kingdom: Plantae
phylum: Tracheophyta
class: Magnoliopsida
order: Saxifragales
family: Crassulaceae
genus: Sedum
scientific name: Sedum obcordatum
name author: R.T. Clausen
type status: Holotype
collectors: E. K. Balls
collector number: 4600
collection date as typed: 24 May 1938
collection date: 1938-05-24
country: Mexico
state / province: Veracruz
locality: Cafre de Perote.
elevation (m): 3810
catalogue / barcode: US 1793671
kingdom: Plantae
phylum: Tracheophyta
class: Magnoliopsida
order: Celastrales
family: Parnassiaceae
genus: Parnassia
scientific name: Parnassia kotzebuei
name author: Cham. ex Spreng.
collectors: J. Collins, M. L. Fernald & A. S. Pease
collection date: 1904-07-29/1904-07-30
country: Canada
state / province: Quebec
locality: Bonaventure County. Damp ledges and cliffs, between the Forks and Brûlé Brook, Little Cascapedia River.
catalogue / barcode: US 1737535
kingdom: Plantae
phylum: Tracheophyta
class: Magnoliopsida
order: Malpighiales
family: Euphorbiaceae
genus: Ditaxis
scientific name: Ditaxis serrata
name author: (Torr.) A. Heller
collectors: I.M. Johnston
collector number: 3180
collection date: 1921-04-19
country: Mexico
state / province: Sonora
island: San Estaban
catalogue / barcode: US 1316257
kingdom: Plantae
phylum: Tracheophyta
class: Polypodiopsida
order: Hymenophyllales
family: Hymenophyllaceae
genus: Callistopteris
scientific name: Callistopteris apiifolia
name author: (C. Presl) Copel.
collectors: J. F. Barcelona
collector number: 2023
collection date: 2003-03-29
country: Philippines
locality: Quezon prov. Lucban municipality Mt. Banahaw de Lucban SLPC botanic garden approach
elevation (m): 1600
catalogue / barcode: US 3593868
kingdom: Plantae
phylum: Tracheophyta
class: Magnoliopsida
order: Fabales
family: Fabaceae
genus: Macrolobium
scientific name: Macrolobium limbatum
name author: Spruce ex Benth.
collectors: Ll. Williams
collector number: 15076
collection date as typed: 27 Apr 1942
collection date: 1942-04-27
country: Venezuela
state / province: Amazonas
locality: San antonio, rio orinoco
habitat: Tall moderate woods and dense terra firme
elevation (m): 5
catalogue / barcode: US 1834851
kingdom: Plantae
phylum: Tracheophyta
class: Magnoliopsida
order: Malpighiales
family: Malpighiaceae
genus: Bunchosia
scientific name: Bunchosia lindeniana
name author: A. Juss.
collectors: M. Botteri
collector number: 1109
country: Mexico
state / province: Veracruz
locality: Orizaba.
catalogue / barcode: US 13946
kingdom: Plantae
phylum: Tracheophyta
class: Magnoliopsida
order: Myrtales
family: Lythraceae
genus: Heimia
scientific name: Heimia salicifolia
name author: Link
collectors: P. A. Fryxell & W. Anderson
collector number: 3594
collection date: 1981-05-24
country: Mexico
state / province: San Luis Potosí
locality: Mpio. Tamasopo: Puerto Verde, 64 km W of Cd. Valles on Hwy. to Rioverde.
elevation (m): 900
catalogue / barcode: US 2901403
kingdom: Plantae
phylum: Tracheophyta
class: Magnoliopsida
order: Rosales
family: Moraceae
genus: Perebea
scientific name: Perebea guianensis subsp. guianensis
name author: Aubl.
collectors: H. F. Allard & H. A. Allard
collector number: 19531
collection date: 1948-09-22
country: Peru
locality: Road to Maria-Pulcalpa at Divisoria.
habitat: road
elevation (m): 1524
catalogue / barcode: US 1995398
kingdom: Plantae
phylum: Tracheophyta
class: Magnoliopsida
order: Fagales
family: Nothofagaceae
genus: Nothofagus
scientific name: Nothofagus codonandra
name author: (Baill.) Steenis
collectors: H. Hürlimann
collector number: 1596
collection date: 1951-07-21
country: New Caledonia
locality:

•••••

_OBJECTIF ÉNONCÉ:_
Convertissez en liste numérotée l'ensemble des lignes des enregistrements ci-dessus, sans les lignes vides.

_RÉSULTAT:_
1. kingdom: Plantae
2. phylum: Tracheophyta
3. class: Magnoliopsida
4. order: Saxifragales
5. family: Crassulaceae
6. genus: Sedum
7. scientific name: Sedum obcordatum
8. name author: R.T. Clausen
9. type status: Holotype
10. collectors: E. K. Balls
11. collector number: 4600
12. collection date as typed: 24 May 1938
13. collection date: 1938-05-24
14. country: Mexico
15. state / province: Veracruz
16. locality: Cafre de Perote.
17. elevation (m): 3810
18. catalogue / barcode: US 1793671
19. kingdom: Plantae
20. phylum: Tracheophyta
21. class: Magnoliopsida
22. order: Celastrales
23. family: Parnassiaceae
24. genus: Parnassia
25. scientific name: Parnassia kotzebuei
26. name author: Cham. ex Spreng.
27. collectors: J. Collins, M. L. Fernald & A. S. Pease
28. collection date: 1904-07-29/1904-07-30
29. country: Canada
30. state / province: Quebec
31. locality: Bonaventure County. Damp ledges and cliffs, between the Forks and Brûlé Brook, Little Cascapedia River.
32. catalogue / barcode: US 1737535
33. kingdom: Plantae
34. phylum: Tracheophyta
35. class: Magnoliopsida
36. order: Malpighiales
37. family: Euphorbiaceae
38. genus: Ditaxis
39. scientific name: Ditaxis serrata
40. name author: (Torr.) A. Heller
41. collectors: I.M. Johnston
42. collector number: 3180
43. collection date: 1921-04-19
44. country: Mexico
45. state / province: Sonora
46. island: San Estaban
47. catalogue / barcode: US 1316257
48. kingdom: Plantae
49. phylum: Tracheophyta
50. class: Polypodiopsida
51. order: Hymenophyllales
52. family: Hymenophyllaceae
53. genus: Callistopteris
54. scientific name: Callistopteris apiifolia
55. name author: (C. Presl) Copel.
56. collectors: J. F. Barcelona
57. collector number: 2023
58. collection date: 2003-03-29
59. country: Philippines
60. locality: Quezon prov. Lucban municipality Mt. Banahaw de Lucban SLPC botanic garden approach
61. elevation (m): 1600
62. catalogue / barcode: US 3593868
63. kingdom: Plantae
64. phylum: Tracheophyta
65. class: Magnoliopsida
66. order: Fabales
67. family: Fabaceae
68. genus: Macrolobium
69. scientific name: Macrolobium limbatum
70. name author: Spruce ex Benth.
71. collectors: Ll. Williams
72. collector number: 15076
73. collection date as typed: 27 Apr 1942
74. collection date: 1942-04-27
75. country: Venezuela
76. state / province: Amazonas
77. locality: San antonio, rio orinoco
78. habitat: Tall moderate woods and dense terra firme
79. elevation (m): 5
80. catalogue / barcode: US 1834851
81. kingdom: Plantae
82. phylum: Tracheophyta
83. class: Magnoliopsida
84. order: Malpighiales
85. family: Malpighiaceae
86. genus: Bunchosia
87. scientific name: Bunchosia lindeniana
88. name author: A. Juss.
89. collectors: M. Botteri
90. collector number: 1109
91. country: Mexico
92. state / province: Veracruz
93. locality: Orizaba.
94. catalogue / barcode: US 13946
95. kingdom: Plantae
96. phylum: Tracheophyta
97. class: Magnoliopsida
98. order: Myrtales
99. family: Lythraceae
100. genus: Heimia
101. scientific name: Heimia salicifolia
102. name author: Link
103. collectors: P. A. Fryxell & W. Anderson
104. collector number: 3594
105. collection date: 1981-05-24
106. country: Mexico
107. state / province: San Luis Potosí
108. locality: Mpio. Tamasopo: Puerto Verde, 64 km W of Cd. Valles on Hwy. to Rioverde.
109. elevation (m): 900
110. catalogue / barcode: US 2901403
111. kingdom: Plantae
112. phylum: Tracheophyta
113. class: Magnoliopsida
114. order: Rosales
115. family: Moraceae
116. genus: Perebea
117. scientific name: Perebea guianensis subsp. guianensis
118. name author: Aubl.
119. collectors: H. F. Allard & H. A. Allard
120. collector number: 19531
121. collection date: 1948-09-22
122. country: Peru
123. locality: Road to Maria-Pulcalpa at Divisoria.
124. habitat: road
125. elevation (m): 1524
126. catalogue / barcode: US 1995398
127. kingdom: Plantae
128. phylum: Tracheophyta
129. class: Magnoliopsida
130. order: Fagales
131. family: Nothofagaceae
132. genus: Nothofagus
133. scientific name: Nothofagus codonandra
134. name author: (Baill.) Steenis
135. collectors: H. Hürlimann
136. collector number: 1596
137. collection date: 1951-07-21
138. country: New Caledonia
139. locality:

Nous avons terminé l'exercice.